DEAN D. PREGERSON, District Judge.

Defendants in this copyright infringement case have submitted an ex parte application to continue the trial date (set for October 28, 2014), discovery cutoff dates, and the last day to files motions. Defendants' application states that the majority of the parties' time has been dedicated to settlement negotiations, which has left inadequate time for discovery; Defendants' attorney tried another case for two weeks in July, which left him inadequate time for discovery; to date no depositions have been taken in this case, due to disagreements detailed in the Opposition and Reply; and Defendants have recently obtained copies of licenses which might form the basis for summary judgment.
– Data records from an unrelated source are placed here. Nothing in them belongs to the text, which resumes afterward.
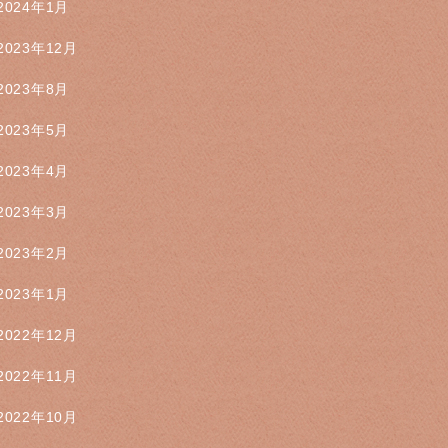
2024年1月
2023年12月
2023年8月
2023年5月
2023年4月
2023年3月
2023年2月
2023年1月
2022年12月
2022年11月
2022年10月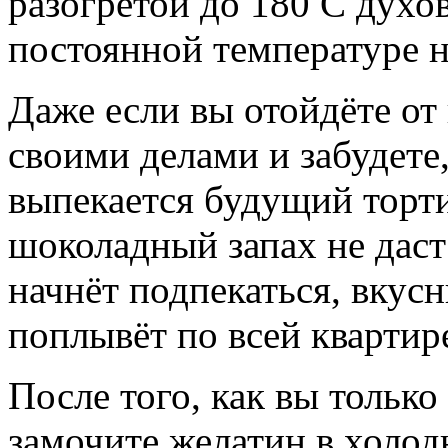
разогретой до 180 С духо
постоянной температуре н
Даже если вы отойдёте от
своими делами и забудете,
выпекается будущий торт
шоколадный запах не даст
начнёт подпекаться, вкус
поплывёт по всей квартир
После того, как вы только
замочите желатин в холод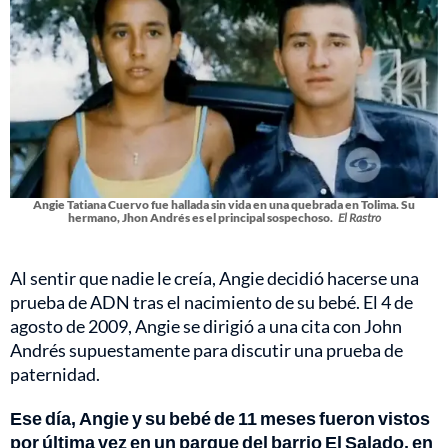
Angie Tatiana Cuervo fue hallada sin vida en una quebrada en Tolima. Su
hermano, Jhon Andrés es el principal sospechoso.
El Rastro
Al sentir que nadie le creía, Angie decidió hacerse una
prueba de ADN tras el nacimiento de su bebé. El 4 de
agosto de 2009, Angie se dirigió a una cita con John
Andrés supuestamente para discutir una prueba de
paternidad.
Ese día, Angie y su bebé de 11 meses fueron vistos
por última vez en un parque del barrio El Salado, en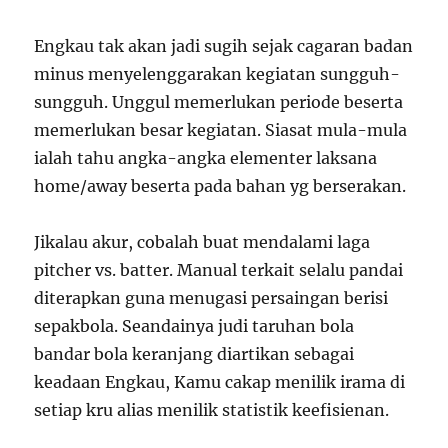
Engkau tak akan jadi sugih sejak cagaran badan
minus menyelenggarakan kegiatan sungguh-
sungguh. Unggul memerlukan periode beserta
memerlukan besar kegiatan. Siasat mula-mula
ialah tahu angka-angka elementer laksana
home/away beserta pada bahan yg berserakan.
Jikalau akur, cobalah buat mendalami laga
pitcher vs. batter. Manual terkait selalu pandai
diterapkan guna menugasi persaingan berisi
sepakbola. Seandainya judi taruhan bola
bandar bola keranjang diartikan sebagai
keadaan Engkau, Kamu cakap menilik irama di
setiap kru alias menilik statistik keefisienan.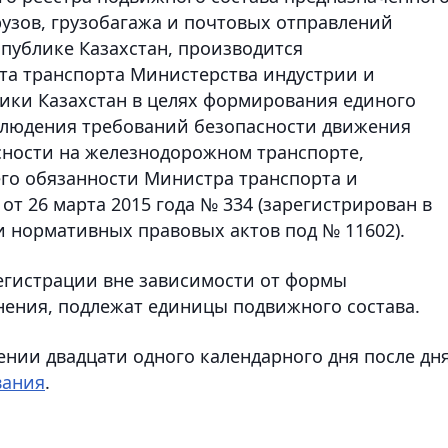
рузов, грузобагажа и почтовых отправлений
публике Казахстан, производится
а транспорта Министерства индустрии и
ики Казахстан в целях формирования единого
облюдения требований безопасности движения
сности на железнодорожном транспорте,
о обязанности Министра транспорта и
т 26 марта 2015 года № 334 (зарегистрирован в
и нормативных правовых актов под № 11602).
егистрации вне зависимости от формы
нения, подлежат единицы подвижного состава.
ении двадцати одного календарного дня после дн
вания
.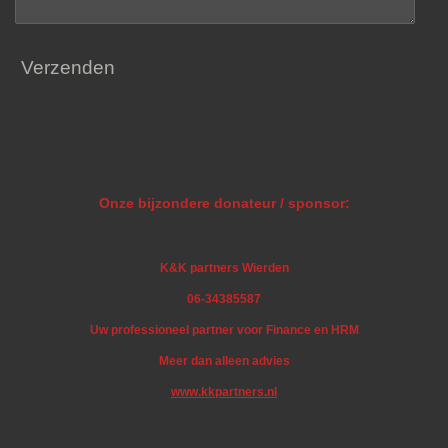
Verzenden
Onze bijzondere donateur / sponsor:
K&K partners Wierden
06-34385587
Uw professioneel partner voor Finance en HRM
Meer dan alleen advies
www.kkpartners.nl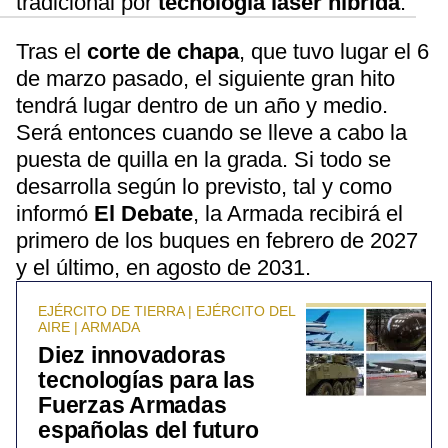
tradicional por
tecnología láser híbrida
.
Tras el
corte de chapa
, que tuvo lugar el 6
de marzo pasado, el siguiente gran hito
tendrá lugar dentro de un año y medio.
Será entonces cuando se lleve a cabo la
puesta de quilla en la grada. Si todo se
desarrolla según lo previsto, tal y como
informó
El Debate
, la Armada recibirá el
primero de los buques en febrero de 2027
y el último, en agosto de 2031.
EJÉRCITO DE TIERRA | EJÉRCITO DEL
AIRE | ARMADA
Diez innovadoras
tecnologías para las
Fuerzas Armadas
españolas del futuro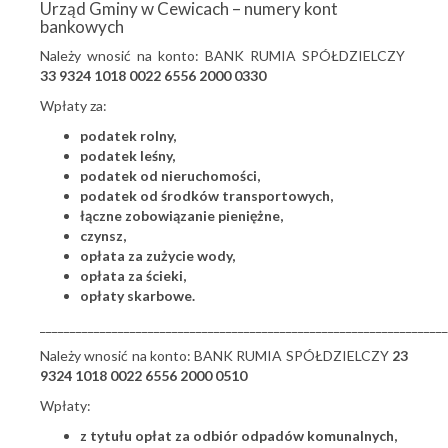
Urząd Gminy w Cewicach – numery kont
bankowych
Należy wnosić na konto: BANK RUMIA SPÓŁDZIELCZY
33 9324 1018 0022 6556 2000 0330
Wpłaty za:
podatek rolny,
podatek leśny,
podatek od nieruchomości,
podatek od środków transportowych,
łączne zobowiązanie pieniężne,
czynsz,
opłata za zużycie wody,
opłata za ścieki,
opłaty skarbowe.
____________________________________________________________________
Należy wnosić na konto: BANK RUMIA SPÓŁDZIELCZY
23
9324 1018 0022 6556 2000 0510
Wpłaty:
z tytułu opłat za odbiór odpadów komunalnych,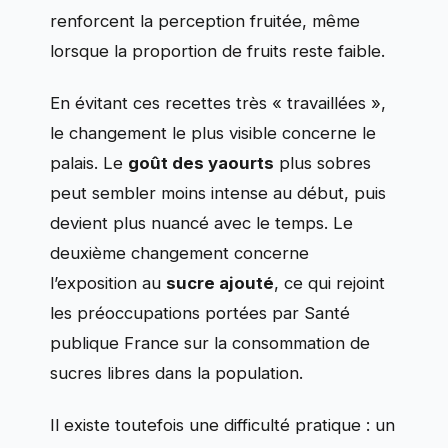
renforcent la perception fruitée, même
lorsque la proportion de fruits reste faible.
En évitant ces recettes très « travaillées »,
le changement le plus visible concerne le
palais. Le
goût des yaourts
plus sobres
peut sembler moins intense au début, puis
devient plus nuancé avec le temps. Le
deuxième changement concerne
l’exposition au
sucre ajouté
, ce qui rejoint
les préoccupations portées par Santé
publique France sur la consommation de
sucres libres dans la population.
Il existe toutefois une difficulté pratique : un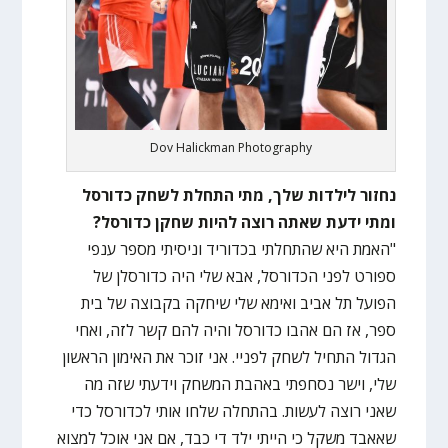
Dov Halickman Photography
נחזור לילדות שלך, מתי התחלת לשחק כדורסל
ומתי ידעת שאתה רוצה להיות שחקן כדורסל?
"האמת היא שהתחלתי בכדוריד וניסיתי מספר ענפי
ספורט לפני הכדורסל, אבא שלי היה כדורסלן של
הפועל תל אביב ואימא שלי שיחקה בקבוצה של בית
ספר, אז הם אהבו כדורסל והיה להם קשר לזה, ואחי
הגדול התחיל לשחק לפניי. אני זוכר את האימון הראשון
שלי, וישר נסחפתי באהבת המשחק וידעתי שזה מה
שאני רוצה לעשות. בהתחלה שלחו אותי לכדורסל כדי
שאאבד משקל כי הייתי ילד די כבד, אם אני אוכל למצוא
However, none of these is a sufficient reason to continue the trial at this late date. As a general matter, counsel are required to manage their schedules in a way that allows them to complete the discovery work necessary in the time provided by the discovery schedule. The Court has already continued discovery cutoff once (to August 1, 2014) based on a stipulation between the parties, and the Court has also allowed and ordered depositions after the cutoff dates. (Dkt. Nos. 28-31.) On July 23, 2014, parties filed an additional stipulation, proposing to move the discovery cutoff to October 10 and the last day to file motions to September 26. The Court did not issue an order based on that stipulation, but no mention was made in that stipulation of any emergency or unavoidable conflict on the part of counsel.

Instead, many of the concerns raised in that stipulation revolved around issues of expert reports and possible motions based on depositions scheduled for August. These concerns have been rendered moot by the fact that the parties have apparently both failed to adhere to the deposition schedule. Defendants allege that Plaintiffs failed to make their "person most knowledgeable" ("PMK") witness available for deposition. But although that deposition was scheduled to take place August 28, Defendants do not appear to have taken the issue up with the magistrate and waited almost four weeks to file this application with the Court. Defendants have not been diligent in safeguarding their right to discovery. Moreover, Defendants are not entirely innocent in this discovery breakdown, as their own exhibits show that they refused to produce witnesses in apparent retaliation for Plaintiffs' refusal. (Ex. 6, Reply.)

Finally, the emergence of new evidence which might provide grounds for summary judgment is not, by itself, a reason to grant the application, given that Defendants do not attempt to show that they could not have obtained this evidence earlier.

Good cause to continue the trial date and related cutoffs not being found, the application is denied.